Basterebbe, a tal proposito, aver presente come una donna in spiaggia osservi diversamente da noi l’arrivo di una nuova vicina d’ombrellone, soprattutto se sola e potenzialmente competitiva. Noi aspettiamo di vederla finalmente in costume per ammirarne le forme. Il nostro fine è almeno inizialmente solo di tipo estetico e comunque innocente fino (eventualmente) al momento successivo in cui cominciamo a valutarla in termini di scopabilità (passati i cinquanta, diventa puro esercizio teorico). La nostra lei, al contrario, attende perfidamente di vedere la rivale in costume per controllarne di persona il numero delle smagliature, la consistenza delle masse cellulitiche e l’eventuale gluteo o seno cadente per farti poi notare il tutto puntigliosamente.

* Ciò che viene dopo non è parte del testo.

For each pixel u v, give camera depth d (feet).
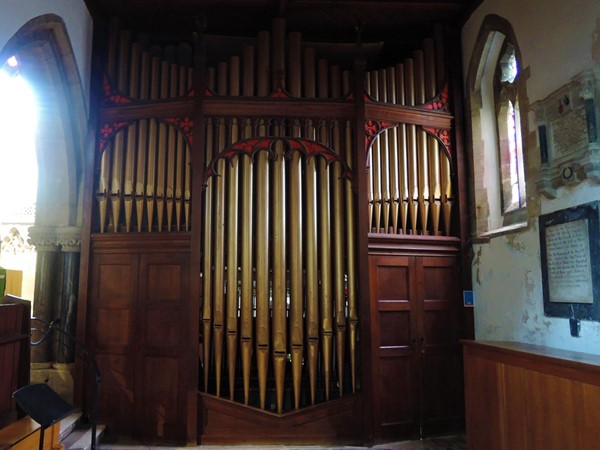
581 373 11.06
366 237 19.08
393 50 23.77
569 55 14.51
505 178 19.66
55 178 20.13
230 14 20.88
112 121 19.95
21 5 14.70
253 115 19.60
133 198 19.48
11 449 10.44
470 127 20.53
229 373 18.24
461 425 19.51
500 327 18.07
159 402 18.24
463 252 20.25
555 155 14.89
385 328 19.10
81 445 16.12
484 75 20.47
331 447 17.89
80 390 18.51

Il suo fine, in questo caso, è esclusivamente l’annientamento dell’avversaria, hic et nunc e non si fanno prigionieri.


Ci mancava pure il Templare come vicino d'ombrellone

Infatti, lo sguardo di mia moglie cambia subito colore e diventa intenso come quello della mia gatta Mitzi quando studiava attentamente le mie mosse per graffiarmi con comodo. 
"A parte che il tuo archetipo di donna fascinosa ha già superato i quaranta da un bel pezzo, non vedi che si tiene su disperatamente con il trucco? Se guardi bene noterai che è il trionfo del mascara e il viso è irrigidito nel rigor mortis dagli strati di fondo tinta. C’è più argilla addosso a lei di quanta ce ne sia in un liceo artistico. Se invece parliamo di portamento dovresti vedere anche tu che è rigida come una scopa e, in quanto a classe, ti basti sapere che prima, quando mangiavamo al bar, ha portato alla bocca con le dita i pezzetti di tonno dell'insalata. Ha solo delle discrete tette, ma probabilmente ha il reggiseno con i ferretti. Se solo lo sgancia, crolla l’impalcatura. Il sedere, invece, lo tiene ancora su probabilmente a forza di diete e di palestra, ma su quei fianchi matronali che si ritrova ha due stupende maniglie dell’amore, non trovi? Ti concedo solo che ha delle belle mani da pianista… vuoi ancora dell’altro?". 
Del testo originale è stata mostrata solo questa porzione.